Salim Hamdan is a small player with a big role.
A former driver for Osama bin Laden, he is about to become the first Guantanamo prisoner to be tried for war crimes in a major test of the US system for prosecuting alleged terrorists.
Hamdan is an unlikely candidate for the history books - a wiry Yemeni father of two with a fourth grade education who is not accused of a direct role in any terrorist attacks.
He is scheduled to go on trial Monday on charges of conspiracy and supporting terrorism before a jury of military officers in a specially built courtroom at a former air strip at the US Navy base in Cuba. A judge in Washington refused yesterday to order a halt to the proceedings.
That means Hamdan, who earned about USD 200 a month as Bin Laden's driver will be the first defendant in a US military war crimes trial since World War II. His case will be watched around the world, the subject of inevitable debate and future legal challenges.
His Pentagon-appointed lawyer, Navy Lt Cmdr Brian Mizer, will argue that the US has zeroed in on too small a target in Hamdan.
"He is a driver and a mechanic, not a member of al-Qaida," Mizer said yesterday.
So far the US has charged 20 Guantanamo prisoners, including Khalid Sheikh Mohammed, the alleged mastermind of the September 11 attacks.

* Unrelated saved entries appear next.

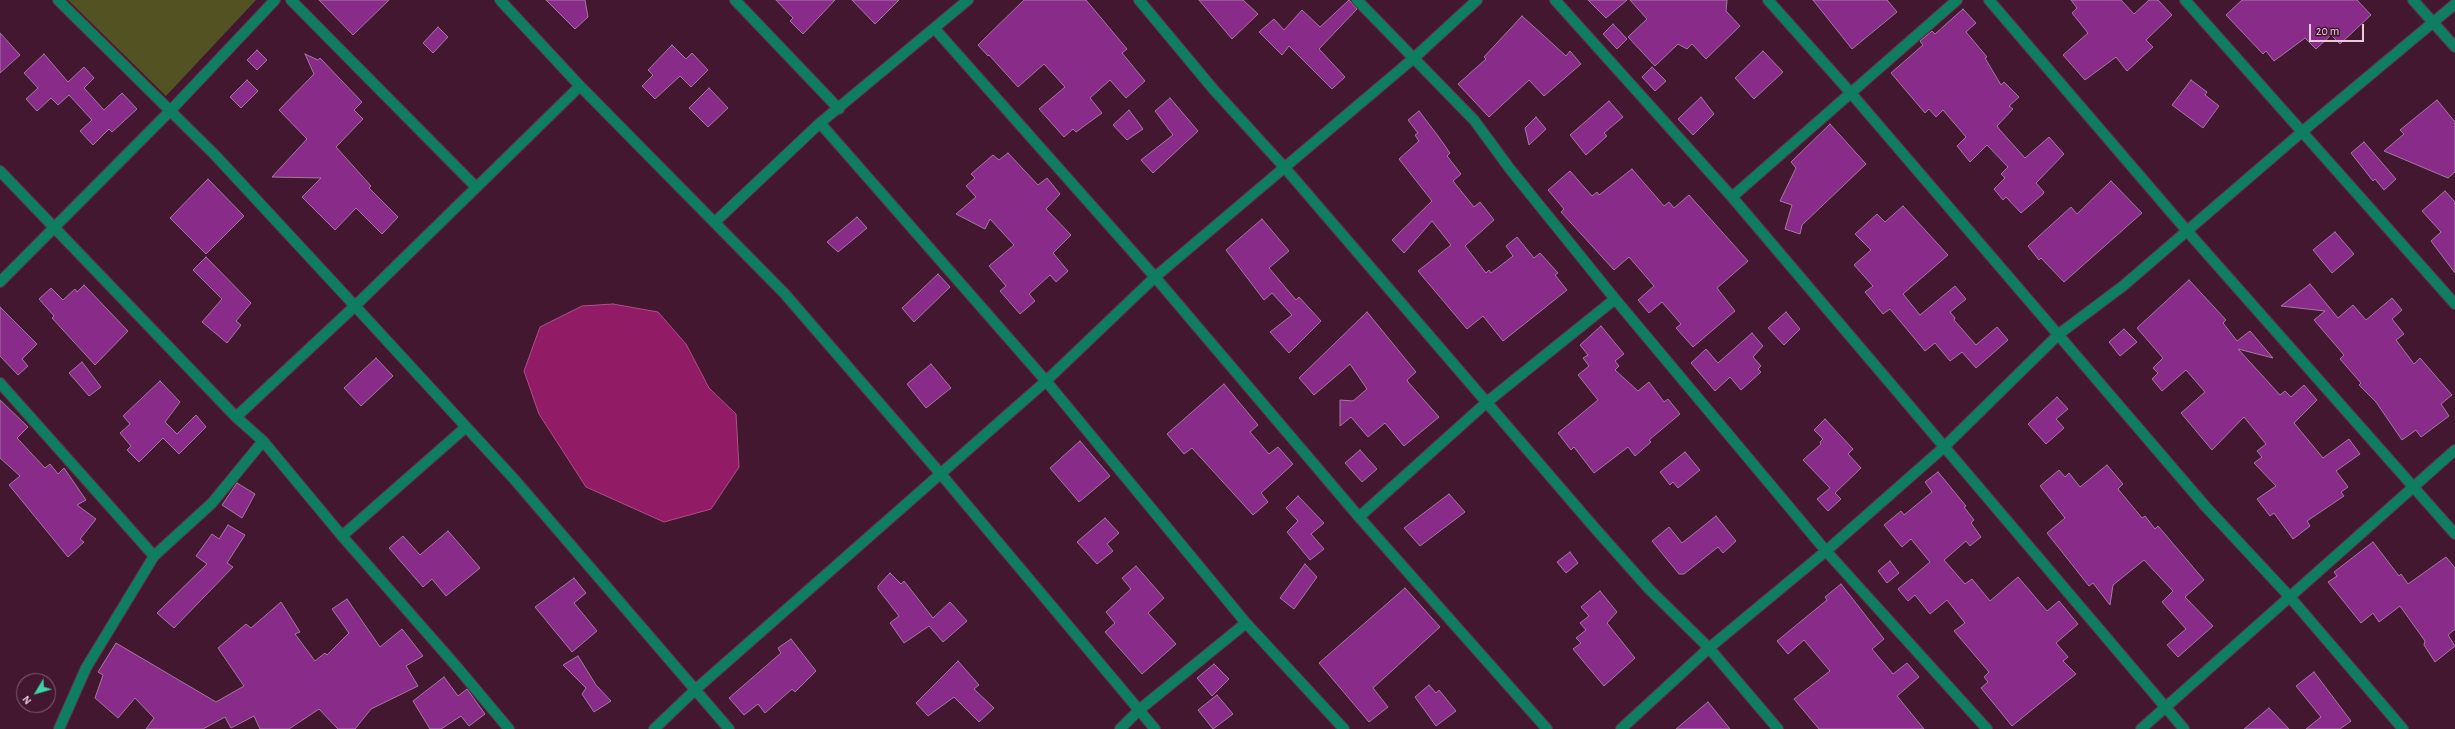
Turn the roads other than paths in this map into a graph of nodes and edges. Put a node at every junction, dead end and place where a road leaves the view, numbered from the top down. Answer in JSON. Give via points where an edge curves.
{"nodes":[{"id":1,"x":58,"y":0,"type":"edge"},
{"id":2,"x":275,"y":0,"type":"edge"},
{"id":3,"x":291,"y":0,"type":"edge"},
{"id":4,"x":500,"y":0,"type":"edge"},
{"id":5,"x":735,"y":0,"type":"edge"},
{"id":6,"x":968,"y":0,"type":"edge"},
{"id":7,"x":1139,"y":0,"type":"edge"},
{"id":8,"x":1357,"y":0,"type":"edge"},
{"id":9,"x":1477,"y":0,"type":"edge"},
{"id":10,"x":1554,"y":0,"type":"edge"},
{"id":11,"x":1768,"y":0,"type":"edge"},
{"id":12,"x":1957,"y":0,"type":"edge"},
{"id":13,"x":1989,"y":0,"type":"edge"},
{"id":14,"x":2185,"y":0,"type":"edge"},
{"id":15,"x":2413,"y":0,"type":"edge"},
{"id":16,"x":2455,"y":4,"type":"edge"},
{"id":17,"x":2434,"y":22,"type":"junction"},
{"id":18,"x":935,"y":29,"type":"junction"},
{"id":19,"x":2455,"y":47,"type":"edge"},
{"id":20,"x":1415,"y":57,"type":"junction"},
{"id":21,"x":580,"y":86,"type":"junction"},
{"id":22,"x":1850,"y":92,"type":"junction"},
{"id":23,"x":839,"y":109,"type":"junction"},
{"id":24,"x":171,"y":110,"type":"junction"},
{"id":25,"x":820,"y":124,"type":"junction"},
{"id":26,"x":2303,"y":131,"type":"junction"},
{"id":27,"x":1285,"y":168,"type":"junction"},
{"id":28,"x":0,"y":171,"type":"edge"},
{"id":29,"x":476,"y":187,"type":"junction"},
{"id":30,"x":1732,"y":197,"type":"junction"},
{"id":31,"x":716,"y":221,"type":"junction"},
{"id":32,"x":55,"y":228,"type":"junction"},
{"id":33,"x":2188,"y":232,"type":"junction"},
{"id":34,"x":1155,"y":276,"type":"junction"},
{"id":35,"x":0,"y":282,"type":"edge"},
{"id":36,"x":1614,"y":299,"type":"junction"},
{"id":37,"x":2455,"y":304,"type":"edge"},
{"id":38,"x":355,"y":306,"type":"junction"},
{"id":39,"x":2058,"y":334,"type":"junction"},
{"id":40,"x":1046,"y":380,"type":"junction"},
{"id":41,"x":0,"y":383,"type":"edge"},
{"id":42,"x":1487,"y":402,"type":"junction"},
{"id":43,"x":236,"y":416,"type":"junction"},
{"id":44,"x":466,"y":427,"type":"junction"},
{"id":45,"x":263,"y":440,"type":"junction"},
{"id":46,"x":1943,"y":448,"type":"junction"},
{"id":47,"x":2455,"y":450,"type":"edge"},
{"id":48,"x":940,"y":473,"type":"junction"},
{"id":49,"x":2414,"y":486,"type":"junction"},
{"id":50,"x":1359,"y":517,"type":"junction"},
{"id":51,"x":2455,"y":534,"type":"edge"},
{"id":52,"x":342,"y":536,"type":"junction"},
{"id":53,"x":1826,"y":551,"type":"junction"},
{"id":54,"x":154,"y":556,"type":"junction"},
{"id":55,"x":2289,"y":596,"type":"junction"},
{"id":56,"x":1246,"y":623,"type":"junction"},
{"id":57,"x":1709,"y":648,"type":"junction"},
{"id":58,"x":696,"y":689,"type":"junction"},
{"id":59,"x":2166,"y":708,"type":"junction"},
{"id":60,"x":1139,"y":710,"type":"junction"},
{"id":61,"x":59,"y":729,"type":"edge"},
{"id":62,"x":509,"y":729,"type":"edge"},
{"id":63,"x":654,"y":729,"type":"edge"},
{"id":64,"x":730,"y":729,"type":"edge"},
{"id":65,"x":1120,"y":729,"type":"edge"},
{"id":66,"x":1155,"y":729,"type":"edge"},
{"id":67,"x":1344,"y":729,"type":"edge"},
{"id":68,"x":1547,"y":729,"type":"edge"},
{"id":69,"x":1621,"y":729,"type":"edge"},
{"id":70,"x":1778,"y":729,"type":"edge"},
{"id":71,"x":1987,"y":729,"type":"edge"},
{"id":72,"x":2141,"y":729,"type":"edge"},
{"id":73,"x":2184,"y":729,"type":"edge"},
{"id":74,"x":2403,"y":729,"type":"edge"}],
"edges":[{"from":1,"to":24,"type":"street"},
{"from":2,"to":24,"type":"street"},
{"from":3,"to":29,"type":"street"},
{"from":4,"to":21,"type":"street"},
{"from":5,"to":23,"type":"street"},
{"from":6,"to":18,"type":"street"},
{"from":7,"to":27,"type":"street","via":[[1214,90]]},
{"from":8,"to":20,"type":"street"},
{"from":9,"to":20,"type":"street"},
{"from":10,"to":30,"type":"street"},
{"from":11,"to":22,"type":"street"},
{"from":12,"to":22,"type":"street"},
{"from":13,"to":33,"type":"street"},
{"from":14,"to":26,"type":"street"},
{"from":15,"to":17,"type":"street"},
{"from":16,"to":17,"type":"street"},
{"from":17,"to":19,"type":"street"},
{"from":17,"to":26,"type":"street"},
{"from":18,"to":23,"type":"street"},
{"from":18,"to":34,"type":"street"},
{"from":20,"to":27,"type":"street"},
{"from":20,"to":36,"type":"street","via":[[1474,120],[1510,170]]},
{"from":21,"to":29,"type":"street"},
{"from":21,"to":31,"type":"street"},
{"from":22,"to":30,"type":"street"},
{"from":22,"to":39,"type":"street"},
{"from":23,"to":25,"type":"street"},
{"from":24,"to":32,"type":"street"},
{"from":24,"to":38,"type":"street"},
{"from":25,"to":31,"type":"street"},
{"from":25,"to":40,"type":"street"},
{"from":26,"to":33,"type":"street"},
{"from":26,"to":37,"type":"street"},
{"from":27,"to":34,"type":"street"},
{"from":27,"to":42,"type":"street"},
{"from":28,"to":32,"type":"street"},
{"from":29,"to":38,"type":"street"},
{"from":30,"to":46,"type":"street"},
{"from":31,"to":48,"type":"street","via":[[784,293]]},
{"from":32,"to":35,"type":"street"},
{"from":32,"to":43,"type":"street"},
{"from":33,"to":39,"type":"street","via":[[2124,286]]},
{"from":33,"to":49,"type":"street"},
{"from":34,"to":40,"type":"street"},
{"from":34,"to":50,"type":"street"},
{"from":36,"to":42,"type":"street"},
{"from":36,"to":53,"type":"street"},
{"from":38,"to":43,"type":"street"},
{"from":38,"to":44,"type":"street"},
{"from":39,"to":46,"type":"street"},
{"from":39,"to":55,"type":"street","via":[[2206,507]]},
{"from":40,"to":48,"type":"street"},
{"from":40,"to":56,"type":"street"},
{"from":41,"to":54,"type":"street"},
{"from":42,"to":50,"type":"street"},
{"from":42,"to":57,"type":"street","via":[[1649,589]]},
{"from":43,"to":45,"type":"street"},
{"from":44,"to":52,"type":"street"},
{"from":44,"to":58,"type":"street"},
{"from":45,"to":52,"type":"street"},
{"from":45,"to":54,"type":"street","via":[[212,503]]},
{"from":46,"to":53,"type":"street"},
{"from":46,"to":59,"type":"street"},
{"from":47,"to":49,"type":"street"},
{"from":48,"to":58,"type":"street"},
{"from":48,"to":60,"type":"street"},
{"from":49,"to":51,"type":"street"},
{"from":49,"to":55,"type":"street"},
{"from":50,"to":68,"type":"street"},
{"from":52,"to":62,"type":"street"},
{"from":53,"to":57,"type":"street"},
{"from":53,"to":71,"type":"street"},
{"from":54,"to":61,"type":"street","via":[[86,668]]},
{"from":55,"to":59,"type":"street"},
{"from":55,"to":74,"type":"street"},
{"from":56,"to":60,"type":"street"},
{"from":56,"to":67,"type":"street"},
{"from":57,"to":69,"type":"street"},
{"from":57,"to":70,"type":"street"},
{"from":58,"to":63,"type":"street"},
{"from":58,"to":64,"type":"street"},
{"from":59,"to":72,"type":"street"},
{"from":59,"to":73,"type":"street"},
{"from":60,"to":65,"type":"street"},
{"from":60,"to":66,"type":"street"}]}
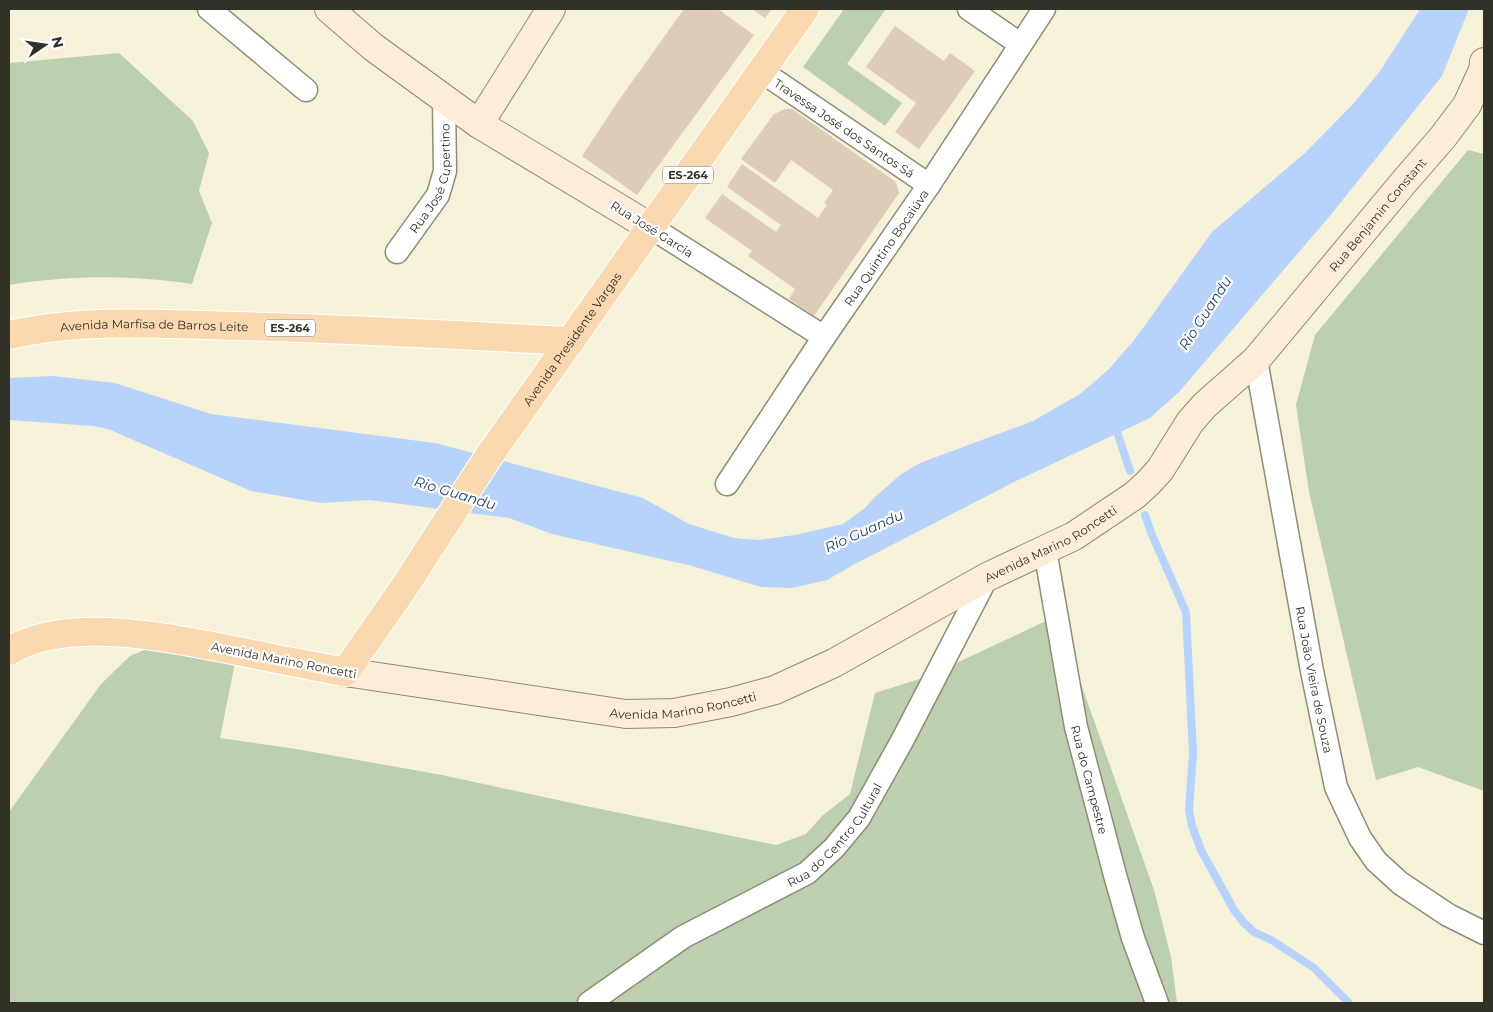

One Guantanamo detainee, David Hicks, accepted a plea bargain in 2007, served nine months and is now free in his native Australia.
Military prosecutors agree Hamdan is a relatively minor figure, but they say that as a driver he helped carry weapons that were used on the battlefields of Afghanistan and helped bin Laden evade retribution after the September 11 attacks.